Workshop zu zukünftigen gemeinsamen Gestaltungsmöglichkeiten

Den Abschluss des Workshops bildete eine Gruppenarbeit von Besamungsstationen, Zuchtverbänden und Ökoverbänden zu zukünftigen gemeinsamen Gestaltungsmöglichkeiten. In insgesamt sechc Gruppen, die jeweils mit Vertretern aus ökologischer und konventioneller Rinderzucht besetzt waren, sollten Möglichkeiten zur Gestaltung der ökologische Rinderzucht als Teil der modernen Rinderzucht gesucht werden. Dabei sollte die Lösungsfindung sowohl aus Sicht der Biomilchviehhalter als auch aus Sicht der konventionellen Zuchtorganisationen stattfinden. Insgesamt erbrachte die Gruppenarbeit zahlreiche Lösungsvorschläge für eine effektive und zukünftige konstruktive Zusammenarbeit im Bereich Ökorinderzucht, die sich in Abhängigkeit von der Innensicht und Außensicht der jeweiligen Partner unterschieden.

Erwartungen aus der Innen- und der Außensicht

  • Erwartungen der ökologischen Rinderzucht an die konventionellen Zuchtorganisationen
  • Wertschätzung
  • Bedürfnisse/Wünsche der Biobauern umsetzen
  • Anpaarungsberatung anbieten
  • Maßgeschneiderte Angebote wie Zuchtviehvermarktung, Zuchtberatung für Ökobetriebe
  • Aktiv auf die Biobetriebe zugehen
  • Alternative Managementsysteme sichtbar machen (zum Beispiel Prämierungen für Lebensleistung)
  • Biobetriebe stärker in Schauen integrieren – Kuhgruppen Ökokriterien
  • Samen auch in kleinen Mengen verfügbar machen
  • Stiere absamen, auch wenn es diese auf den ersten Blick unrentabel scheinen
  • Eigene Bullen auf die Station Stellen, absamen und vertreiben lassen
  • Bullenangebot für Weidebetriebe schaffen
  • Schon beim Ankauf von Bullen an die Ansprüche der ökologischen Betriebe denken
  • Bullenangebot für ökologische Betriebe bewerben
  • Zuchtwert Lebendgewicht veröffentlichen
  • Genpool erhalten
  • Bullen aus dem Fundus (nicht mehr im Angebot) zur Verfügung stellen

Erwartungen der konventionellen Zuchtorganisationen an die Ökorinderzucht

  • Mitgliedschaft bei Zuchtverband und MLP
  • Zuchtprogramme aktiv mitgestalten
  • Sich aktiv in die Zucht einbringen
  • Aktiver Austausch zwischen Bauern
  • Ehrenämter, Rechte und Pflichten wahrnehmen
  • Daten liefern – an Pro Gesund/Rindermonitoring teilnehmen
  • Interessante Kühe typisieren
  • Gezielte Nachfrage bei den Stationen (z.B. nach Weidegenetik)

■ **DATENZEILEN**
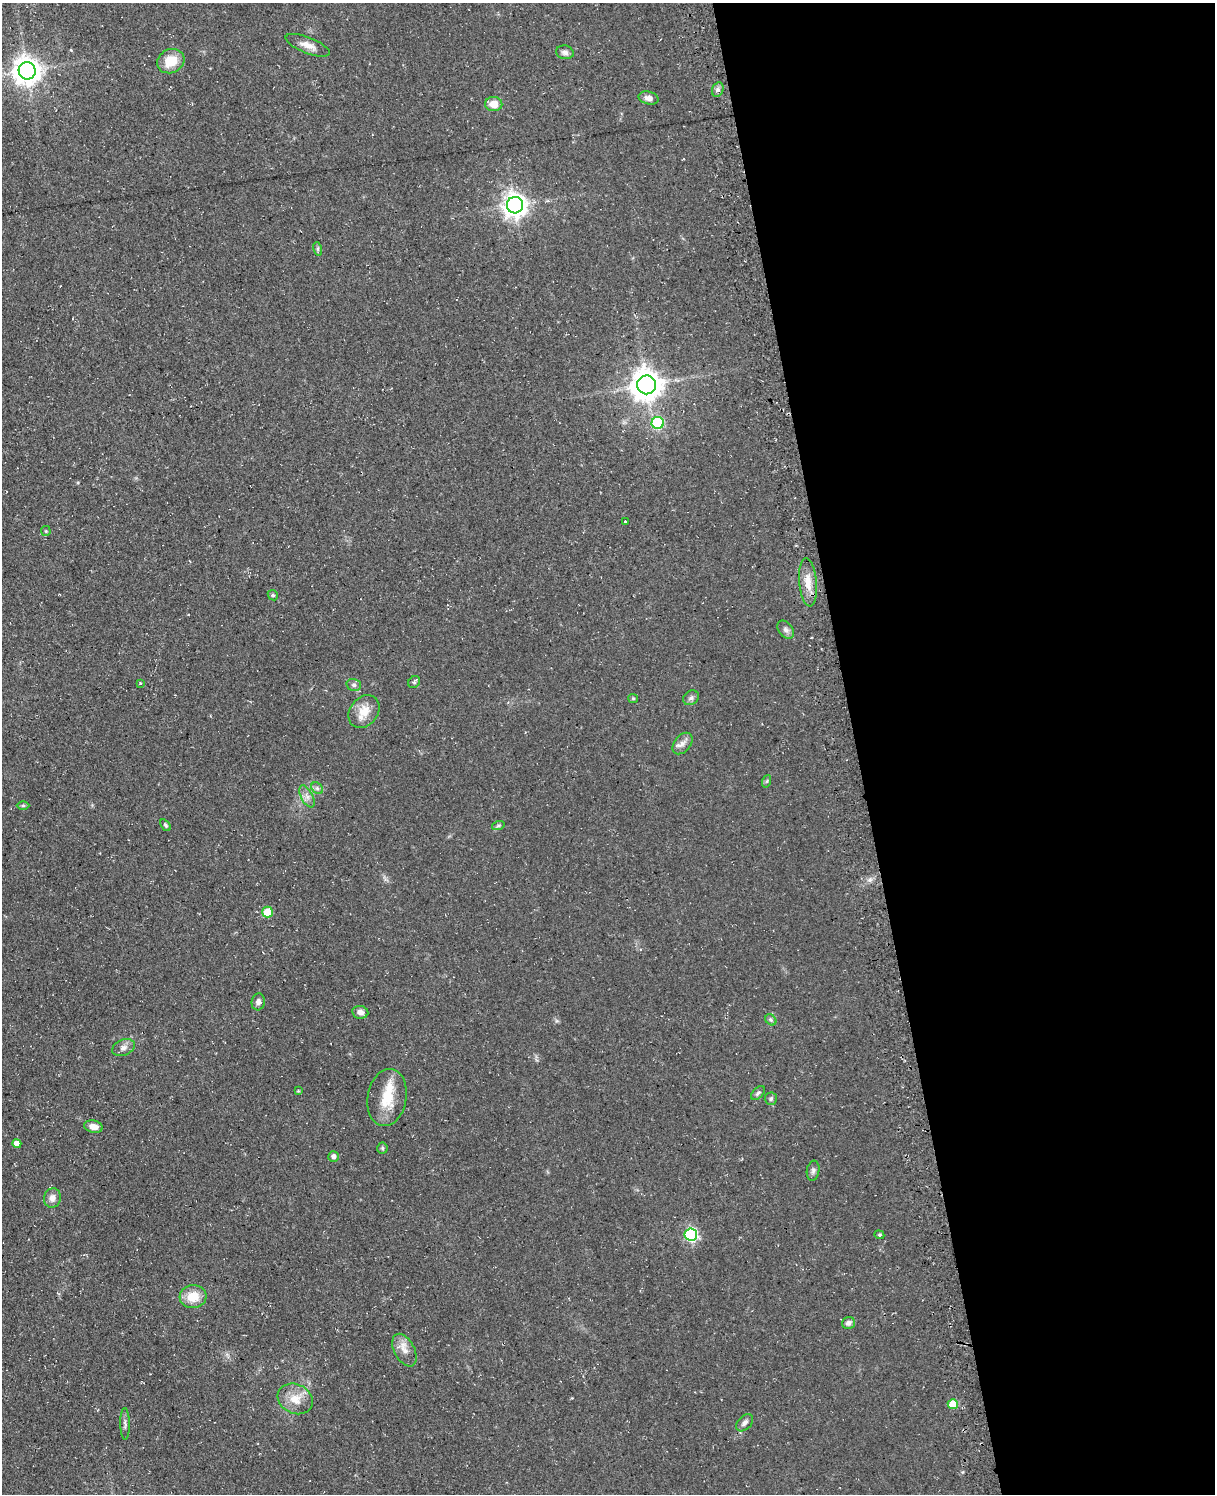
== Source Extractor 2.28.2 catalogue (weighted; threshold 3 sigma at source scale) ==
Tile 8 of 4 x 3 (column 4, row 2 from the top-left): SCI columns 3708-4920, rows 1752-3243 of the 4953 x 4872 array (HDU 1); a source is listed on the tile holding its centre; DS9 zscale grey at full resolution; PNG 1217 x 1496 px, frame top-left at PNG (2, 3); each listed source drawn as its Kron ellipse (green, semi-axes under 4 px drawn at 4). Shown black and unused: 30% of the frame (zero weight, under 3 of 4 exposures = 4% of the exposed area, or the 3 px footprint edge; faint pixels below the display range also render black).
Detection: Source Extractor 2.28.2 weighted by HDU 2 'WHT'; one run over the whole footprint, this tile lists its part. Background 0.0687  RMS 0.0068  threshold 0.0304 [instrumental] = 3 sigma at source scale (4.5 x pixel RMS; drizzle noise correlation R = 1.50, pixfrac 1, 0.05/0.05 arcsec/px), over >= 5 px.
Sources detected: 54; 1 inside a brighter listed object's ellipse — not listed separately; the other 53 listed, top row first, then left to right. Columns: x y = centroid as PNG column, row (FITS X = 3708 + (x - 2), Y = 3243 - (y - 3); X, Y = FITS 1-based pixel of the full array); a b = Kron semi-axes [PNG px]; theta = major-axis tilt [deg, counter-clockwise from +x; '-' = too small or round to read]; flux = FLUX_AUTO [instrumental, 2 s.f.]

* * *

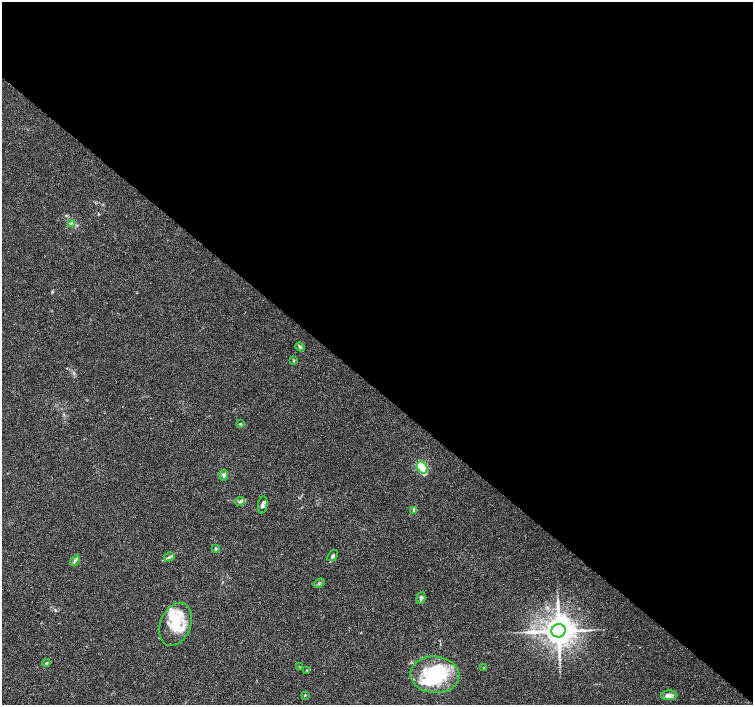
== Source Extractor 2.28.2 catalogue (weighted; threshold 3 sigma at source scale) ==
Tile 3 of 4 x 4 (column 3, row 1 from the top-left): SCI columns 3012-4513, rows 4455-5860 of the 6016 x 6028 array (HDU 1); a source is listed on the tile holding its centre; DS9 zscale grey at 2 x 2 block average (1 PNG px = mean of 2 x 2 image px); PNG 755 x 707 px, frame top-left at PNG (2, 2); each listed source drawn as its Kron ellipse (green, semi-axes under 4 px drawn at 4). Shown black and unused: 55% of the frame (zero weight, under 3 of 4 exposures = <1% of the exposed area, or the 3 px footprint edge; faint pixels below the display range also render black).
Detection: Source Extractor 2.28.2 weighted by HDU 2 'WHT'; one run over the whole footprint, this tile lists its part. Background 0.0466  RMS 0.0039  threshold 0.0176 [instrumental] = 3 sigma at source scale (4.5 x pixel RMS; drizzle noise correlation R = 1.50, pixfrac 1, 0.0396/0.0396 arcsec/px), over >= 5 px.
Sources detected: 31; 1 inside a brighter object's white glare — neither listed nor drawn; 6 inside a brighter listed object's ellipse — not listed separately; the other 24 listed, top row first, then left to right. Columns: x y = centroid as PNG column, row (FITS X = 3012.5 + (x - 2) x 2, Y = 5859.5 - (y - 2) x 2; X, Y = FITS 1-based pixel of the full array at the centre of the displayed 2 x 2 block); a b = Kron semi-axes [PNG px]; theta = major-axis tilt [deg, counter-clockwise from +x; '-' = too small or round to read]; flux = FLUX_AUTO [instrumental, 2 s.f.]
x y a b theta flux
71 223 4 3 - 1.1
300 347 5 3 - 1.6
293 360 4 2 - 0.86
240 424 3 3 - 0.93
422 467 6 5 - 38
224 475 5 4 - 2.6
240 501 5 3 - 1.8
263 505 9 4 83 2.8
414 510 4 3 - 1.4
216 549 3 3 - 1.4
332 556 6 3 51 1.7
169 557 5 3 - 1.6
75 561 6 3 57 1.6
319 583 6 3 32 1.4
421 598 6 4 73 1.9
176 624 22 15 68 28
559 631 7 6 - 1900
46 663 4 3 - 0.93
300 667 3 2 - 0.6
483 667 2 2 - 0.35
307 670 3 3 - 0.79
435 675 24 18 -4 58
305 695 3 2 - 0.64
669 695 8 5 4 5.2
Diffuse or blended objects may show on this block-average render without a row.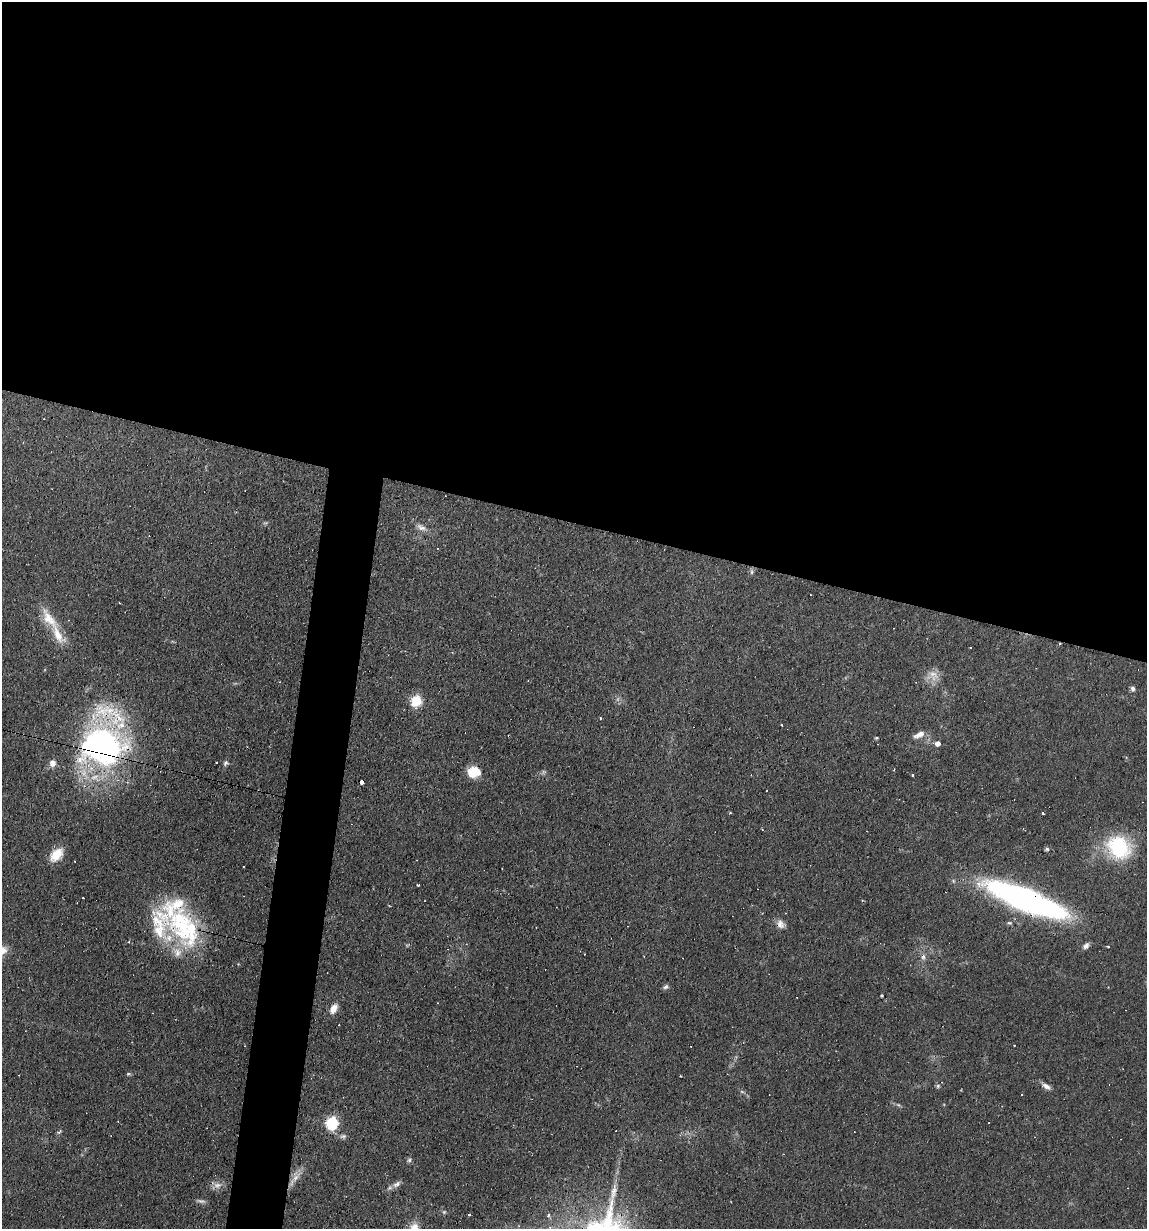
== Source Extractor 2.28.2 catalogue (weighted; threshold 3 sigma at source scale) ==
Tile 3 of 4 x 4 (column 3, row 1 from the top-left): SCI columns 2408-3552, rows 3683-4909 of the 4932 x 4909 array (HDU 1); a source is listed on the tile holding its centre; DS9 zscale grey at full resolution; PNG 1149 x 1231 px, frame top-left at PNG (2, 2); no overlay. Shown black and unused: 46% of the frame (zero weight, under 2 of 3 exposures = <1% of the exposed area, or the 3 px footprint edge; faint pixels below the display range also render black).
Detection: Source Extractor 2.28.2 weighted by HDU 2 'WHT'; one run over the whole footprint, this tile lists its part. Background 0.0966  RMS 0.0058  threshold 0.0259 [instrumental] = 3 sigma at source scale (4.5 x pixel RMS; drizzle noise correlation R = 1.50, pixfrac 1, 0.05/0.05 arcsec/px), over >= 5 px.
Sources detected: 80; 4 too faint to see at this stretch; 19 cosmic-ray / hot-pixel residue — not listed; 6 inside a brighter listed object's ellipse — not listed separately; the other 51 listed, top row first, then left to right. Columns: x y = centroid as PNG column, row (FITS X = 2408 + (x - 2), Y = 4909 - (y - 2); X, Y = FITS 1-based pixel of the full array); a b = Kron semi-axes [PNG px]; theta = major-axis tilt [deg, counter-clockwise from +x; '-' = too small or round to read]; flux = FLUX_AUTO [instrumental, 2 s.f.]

---

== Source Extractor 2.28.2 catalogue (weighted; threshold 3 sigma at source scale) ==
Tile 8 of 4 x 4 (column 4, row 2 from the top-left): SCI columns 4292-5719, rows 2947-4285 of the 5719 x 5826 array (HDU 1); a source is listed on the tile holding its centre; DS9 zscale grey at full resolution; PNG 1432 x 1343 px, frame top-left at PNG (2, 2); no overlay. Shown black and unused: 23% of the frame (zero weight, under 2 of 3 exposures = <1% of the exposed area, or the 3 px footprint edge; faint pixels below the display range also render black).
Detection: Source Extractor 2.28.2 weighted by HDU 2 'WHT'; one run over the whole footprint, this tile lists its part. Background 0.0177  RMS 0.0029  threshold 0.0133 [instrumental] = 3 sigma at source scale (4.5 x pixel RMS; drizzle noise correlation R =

■ **KURZE ÜBUNG**
Wer führte laut dem Text über den Workshop zur Rinderzucht die Gruppenarbeit zum Abschluss durch? Die Zeilen sind hierfür ohne Bedeutung.

■ **LÖSUNG DER ÜBUNG**
Die Gruppenarbeit zum Abschluss führten Besamungsstationen, Zuchtverbände und Ökoverbände durch.